Complement exact-match response caching with embedding-based similarity matching:

[llm]
response_cache_enabled = true
semantic_cache_enabled = true          # Enable semantic cache (default: false)
semantic_cache_threshold = 0.95        # Cosine similarity for cache hit (default: 0.95)
semantic_cache_max_candidates = 10     # Max entries examined per lookup (default: 10)

Lower the threshold (e.g., 0.92) for more cache hits with slightly less precise matching. Increase semantic_cache_max_candidates for better recall at the cost of lookup latency.

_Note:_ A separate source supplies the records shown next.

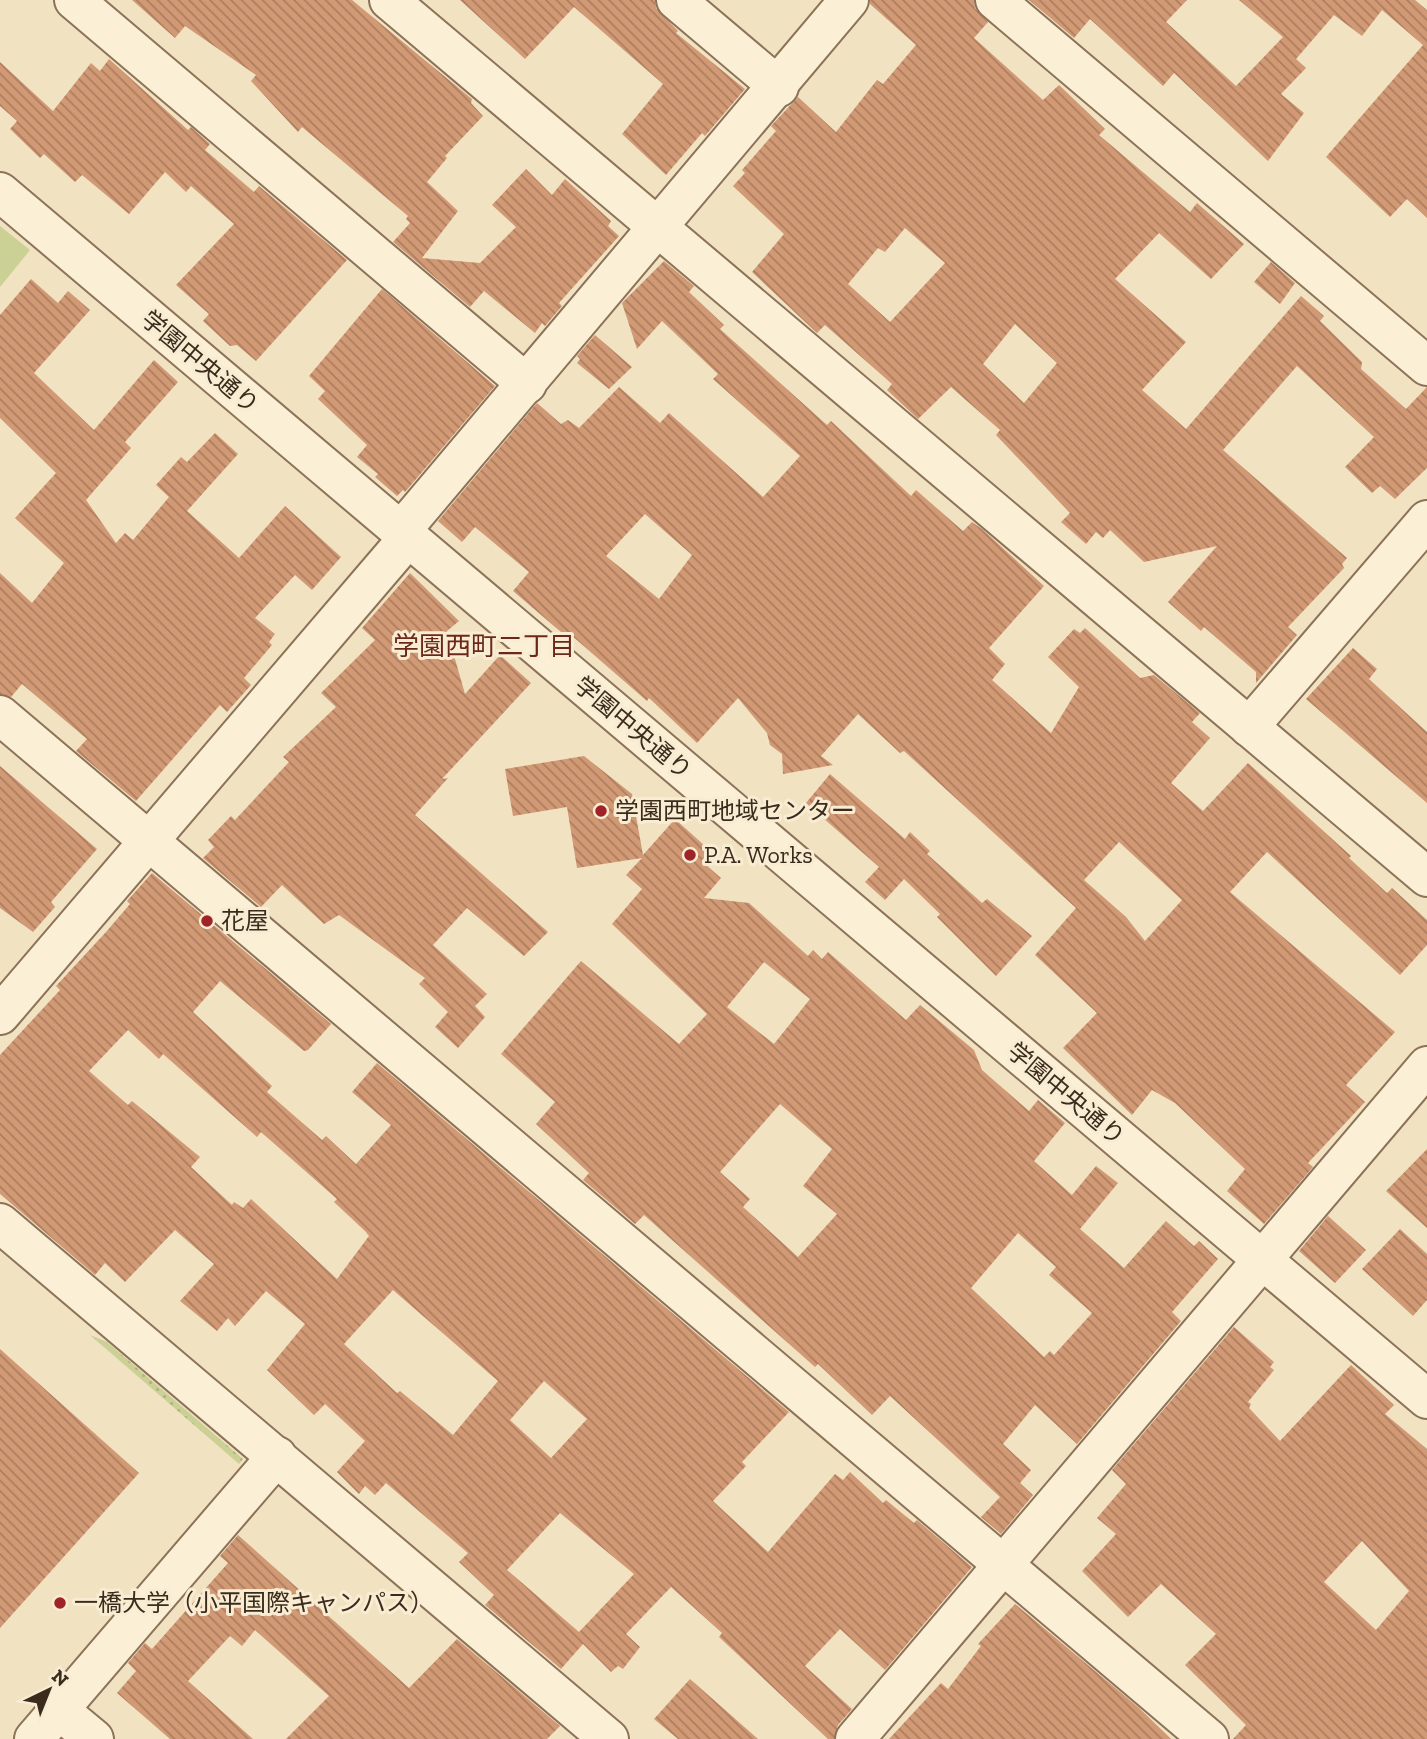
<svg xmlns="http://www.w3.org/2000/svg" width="1427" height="1739" font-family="'Zilla Slab','Noto Sans JP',serif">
  <defs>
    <pattern id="grass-dots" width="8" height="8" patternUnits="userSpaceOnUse" patternTransform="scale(1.75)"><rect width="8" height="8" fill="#cbd095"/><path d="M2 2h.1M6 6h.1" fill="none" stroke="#afb380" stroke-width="1.8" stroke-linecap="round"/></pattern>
    <pattern id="building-back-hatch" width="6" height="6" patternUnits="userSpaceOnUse" patternTransform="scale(1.75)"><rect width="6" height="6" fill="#d29975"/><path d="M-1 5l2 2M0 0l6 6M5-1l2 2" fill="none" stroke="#ac7d5f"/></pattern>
  </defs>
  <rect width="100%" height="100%" fill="#f1e2c2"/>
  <polygon fill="url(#grass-dots)" points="90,1335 107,1342 243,1459 239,1464"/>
  <polygon fill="#cbd095" points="0,226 30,250 0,287"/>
  <g fill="url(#building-back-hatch)" fill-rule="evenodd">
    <polygon points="132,0 352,0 472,99 471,103 483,116 445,156 447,158 427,182 458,211 422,258 480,263 516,227 492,205 526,169 552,195 565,179 611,221 608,226 619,236 559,303 562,306 545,326 542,323 535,333 484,291 470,307 393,242 410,223 406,219 408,216 302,127 298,132 251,81 256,75 185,26 175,38"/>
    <polygon points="460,0 655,0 656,8 678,31 676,33 745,89 705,136 702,133 666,175 622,134 663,84 574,7 525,59"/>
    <path d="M870 0H974L975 8 988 22 974 38 1043 100 1059 85 1105 129 1099 135 1190 212 1197 203 1244 244 1211 279 1159 233 1115 279 1186 342 1142 390 1186 429 1301 296 1324 316 1320 321 1362 362 1361 369 1406 409 1427 387V468L1395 499 1380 486 1372 493 1345 467 1374 437 1297 366 1223 450 1347 558 1342 564 1344 568 1288 627 1297 635 1256 683V672L1204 627 1201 631 1168 602 1217 546 1144 562 1110 530 1103 538 1096 532 1086 544 1061 522 1070 513 996 435 1000 430 951 387 918 419 887 390 892 384 825 325 817 333 752 272 784 234 733 186 745 173 742 170 776 131 771 126 798 97 836 132 877 80 883 84 916 45 870 4ZM905 228 945 263 890 322 848 284 878 248 885 252ZM1015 324 1057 363 1024 403 983 364Z"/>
    <polygon points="1029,0 1187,0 1166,22 1236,86 1283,37 1239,0 1415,0 1427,10 1427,218 1407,199 1390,217 1326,157 1423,45 1382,10 1362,36 1334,15 1296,59 1306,68 1281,94 1304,113 1268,161 1174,73 1163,86 1090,19 1074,38"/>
    <polygon points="109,59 188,130 191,127 210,144 205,150 254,192 259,186 347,260 256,361 237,345 230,346 203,321 209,314 176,285 234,224 191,186 186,192 165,172 129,214 82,175 75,182 44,154 40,158 10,129 17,121 0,106 0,62 53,111 91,63 100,71"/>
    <path d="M664 261 694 286 689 292 724 325 720 329 827 425 831 421 911 496 916 490 963 531 972 522 982 529 1044 586 989 648 1005 664 992 680 1051 733 1079 687 1048 657 1074 629 1080 633 1085 628 1140 678 1154 675 1200 713 1192 722 1210 738 1171 783 1203 811 1248 763 1351 856 1349 858 1387 893 1392 888 1427 920V945L1400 975 1267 852 1230 892 1395 1032 1346 1085 1365 1102 1308 1163 1313 1167 1264 1224 1227 1191 1245 1169 1175 1103 1152 1090 1132 1115 1063 1048 1097 1013 1035 955 1076 908 904 751 900 753 858 714 821 756 833 765 783 774 782 754 770 745 767 733 738 698 697 743 649 698 647 701 571 635 568 638 513 591 529 572 475 527 462 542 438 521 537 403 561 424 568 420 579 428 619 387 660 423 669 413 763 497 800 456 713 379 718 374 662 321 637 349 622 303ZM645 514 692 555 659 599 606 556ZM1119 842 1182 900 1145 941 1126 917 1084 880Z"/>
    <polygon points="1271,262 1295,283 1280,304 1254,282"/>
    <polygon points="31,279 58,303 68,291 90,310 34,373 94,430 154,360 178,382 125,442 131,448 86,500 116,543 125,533 133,540 169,497 156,485 181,457 187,462 215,433 238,454 187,511 239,558 285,506 341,557 312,590 295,575 255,618 275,634 269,642 272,645 244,678 251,685 227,712 220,705 136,801 76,751 87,739 22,684 11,697 0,694 0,573 32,603 64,563 15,518 56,473 0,418 0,315"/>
    <polygon points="382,289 495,386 405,492 403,490 397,496 375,477 378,474 357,457 367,445 318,399 325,391 309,376"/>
    <polygon points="595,335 632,367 609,389 577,363 580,359 577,356"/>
    <polygon points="410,573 459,621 447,631 465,694 500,655 531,683 442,779 448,778 415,815 548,932 524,956 467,908 433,945 487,994 475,1006 485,1017 458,1048 435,1027 448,1012 419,984 425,978 339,915 324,924 282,885 261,907 203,858 214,847 208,840 231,816 235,820 289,762 283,757 336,707 321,693 375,640 362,628"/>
    <polygon points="1353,648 1377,669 1369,679 1427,732 1427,803 1306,699"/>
    <path d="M584 756 632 794 643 855 675 819 715 855 706 865 721 878 704 898 749 903 808 956 813 950 822 959 828 952 906 1020 920 1005 974 1050 982 1070 1029 1111 1038 1100 1065 1123 1034 1161 1072 1195 1096 1166 1118 1183 1080 1229 1124 1268 1166 1221 1194 1246 1199 1241 1218 1259 1172 1312 1181 1321 1077 1444 1035 1405 1003 1444 1031 1470 1020 1483 1033 1495 1001 1534 981 1517 1000 1497 890 1396 872 1415 818 1364 815 1367 644 1215 635 1224 583 1180 589 1173 536 1124 555 1102 501 1054 581 961 679 1044 707 1014 612 924 642 889 626 875 642 858 577 868 567 807 513 816 505 769ZM764 962 810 999 774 1044 727 1007ZM780 1104 832 1149 803 1186 837 1214 798 1257 743 1207 750 1199 720 1172ZM1018 1233 1056 1267 1049 1275 1092 1313 1054 1355 1050 1351 1044 1357 971 1288Z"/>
    <polygon points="0,766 97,849 51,902 55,907 33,932 0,908"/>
    <polygon points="830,774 905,839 910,832 930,851 927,854 982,903 987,899 1032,936 996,976 937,917 940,914 904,879 885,900 865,882 879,867 806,803"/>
    <path d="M152 873 331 1024 308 1050 304 1051 220 981 193 1012 272 1086 267 1092 322 1140 326 1136 356 1164 391 1125 352 1092 377 1063 789 1412 742 1462 746 1466 713 1501 768 1552 835 1474 843 1480 850 1472 883 1503 886 1500 914 1523 917 1520 972 1567 885 1670 840 1629 805 1666 852 1709 838 1725 834 1739H828L719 1637 722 1633 671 1587 626 1634 640 1647 623 1669 618 1666 611 1672 583 1644 561 1669 485 1605 494 1595 459 1562 468 1553 386 1483 375 1495 365 1486 359 1494 337 1472 365 1441 325 1404 314 1415 267 1370 305 1324 266 1291 235 1326 228 1318 217 1331 180 1301 214 1264 175 1230 125 1282 105 1263 95 1275 0 1194V1055L60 990 56 986 106 932 130 904 127 901ZM128 1030 159 1059 163 1054 257 1137 261 1132 337 1199 334 1202 365 1231 369 1236 337 1279 251 1199 243 1208 234 1202 232 1205 191 1167 200 1157 132 1101 128 1105 89 1071ZM393 1290 498 1381 453 1435 400 1391 397 1393 344 1344ZM544 1381 587 1419 551 1458 510 1420ZM560 1513 634 1574 579 1632 507 1570Z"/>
    <polygon points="1427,1149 1427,1228 1386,1191"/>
    <polygon points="1328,1216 1366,1250 1335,1283 1299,1251"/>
    <polygon points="1400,1229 1427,1254 1427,1300 1413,1316 1362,1269"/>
    <path d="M1234 1327 1274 1362 1270 1367 1274 1370 1248 1402 1251 1404 1249 1408 1280 1441 1351 1365 1394 1405 1385 1414 1427 1449V1739H1233L1246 1725 1185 1665 1216 1634 1161 1584 1128 1617 1082 1571 1116 1534 1097 1518 1126 1484 1112 1470ZM1362 1541 1409 1591 1376 1630 1324 1582Z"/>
    <polygon points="0,1349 139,1473 0,1628"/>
    <polygon points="238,1535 409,1688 457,1639 560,1726 547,1739 286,1739 329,1696 255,1630 242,1646 230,1636 188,1681 253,1739 170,1739 117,1693 136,1671 128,1663 145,1643 152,1649 228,1563 220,1556"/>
    <polygon points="1015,1604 1138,1707 1171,1739 889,1739 941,1683 948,1689 981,1646 978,1644"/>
    <polygon points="690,1679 758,1739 678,1739 654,1719"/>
  </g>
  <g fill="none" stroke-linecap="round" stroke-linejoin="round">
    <g stroke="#8c7258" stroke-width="42">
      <g id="minor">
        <polyline points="74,0 527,384"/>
        <polyline points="389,0 1427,877"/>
        <polyline points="676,0 779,87"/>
        <polyline points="995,0 1427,366"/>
        <polyline points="0,192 1427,1399"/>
        <polyline points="401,531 849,0"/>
        <polyline points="0,715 1209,1739"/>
        <polyline points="1249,727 1427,520"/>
        <polyline points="0,1015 408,538"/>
        <polyline points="0,1223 609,1739"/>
        <polyline points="59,1710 94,1739"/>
        <polyline points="34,1739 277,1456"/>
        <polyline points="855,1739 1427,1066"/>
      </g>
    </g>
    <use href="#minor" stroke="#fbefd6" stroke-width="38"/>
  </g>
  <g fill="#9f2327" stroke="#f8ecd2" stroke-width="2.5">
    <circle cx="601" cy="811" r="7"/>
    <circle cx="690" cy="855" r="7"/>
    <circle cx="207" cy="921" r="7"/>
    <circle cx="60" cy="1603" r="7"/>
  </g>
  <g text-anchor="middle" stroke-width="6" stroke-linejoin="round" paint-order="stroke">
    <g font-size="24" fill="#3b2b1d" stroke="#f8ecd2">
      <text transform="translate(200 362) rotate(40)" y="8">学園中央通り</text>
      <text transform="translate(633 728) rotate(40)" y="8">学園中央通り</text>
      <text transform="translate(1066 1094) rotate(40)" y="8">学園中央通り</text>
    </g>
    <g font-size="24" fill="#3b2b1d" stroke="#f8ecd2" text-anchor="start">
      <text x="615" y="819">学園西町地域センター</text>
      <text x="704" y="863">P.A. Works</text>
      <text x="221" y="929">花屋</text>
      <text x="74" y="1611">一橋大学（小平国際キャンパス）</text>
    </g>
    <g font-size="26" fill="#6b2819" stroke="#f8ecd2">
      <text x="484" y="655">学園西町二丁目</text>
    </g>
  </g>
  <g transform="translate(49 1690) rotate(43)" stroke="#f8ecd2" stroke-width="5" paint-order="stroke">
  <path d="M0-5L12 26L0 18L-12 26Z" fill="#3b2b1d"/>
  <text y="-10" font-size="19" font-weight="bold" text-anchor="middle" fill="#3b2b1d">N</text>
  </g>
</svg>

Write-Time Importance Scoring

Score messages by decision-relevance at write time to improve recall quality:

[memory.semantic]
importance_enabled = true         # Enable importance scoring (default: false)
importance_weight = 0.15          # Blend weight in recall ranking (default: 0.15)

Messages with high importance scores (architectural decisions, key constraints, user preferences) receive a recall boost proportional to importance_weight. The score is computed by an LLM classifier at message persist time and stored in the importance_score column (migration 039).

SleepGate: Automatic Forgetting

Over time, the vector index accumulates stale embeddings. Enable SleepGate to periodically remove low-value entries:

[memory.forgetting]
enabled = true
interval_secs = 86400          # Run every 24 hours (default)
retention_threshold = 0.30     # Score below which entries are forgotten (default: 0.30)

SleepGate scores entries on recency, access frequency, and semantic density. A built-in compression predictor preserves load-bearing entries even if their retention score is low.

Forgotten entries are soft-deleted — removed from the vector index but retained in SQLite for potential restoration.

See SleepGate for tuning guidelines and interaction with other memory features.

Storage Architecture

StorePurpose
SQLiteSource of truth for message text, conversations, summaries, skill usage
Qdrant or SQLite vectorsVector index for semantic similarity search (embeddings only)

Both stores work together: SQLite holds the data, the vector backend enables similarity search over it. With the Qdrant backend, the embeddings_metadata table in SQLite maps message IDs to Qdrant point IDs. With the SQLite backend, vectors are stored directly in vector_points and vector_point_payloads tables.

The messages table includes agent_visible, user_visible, and compacted_at columns (migration 013_message_metadata.sql) plus an index on conversation_id. Semantic recall and FTS5 keyword search filter by agent_visible=1, ensuring compacted messages are excluded from retrieval results.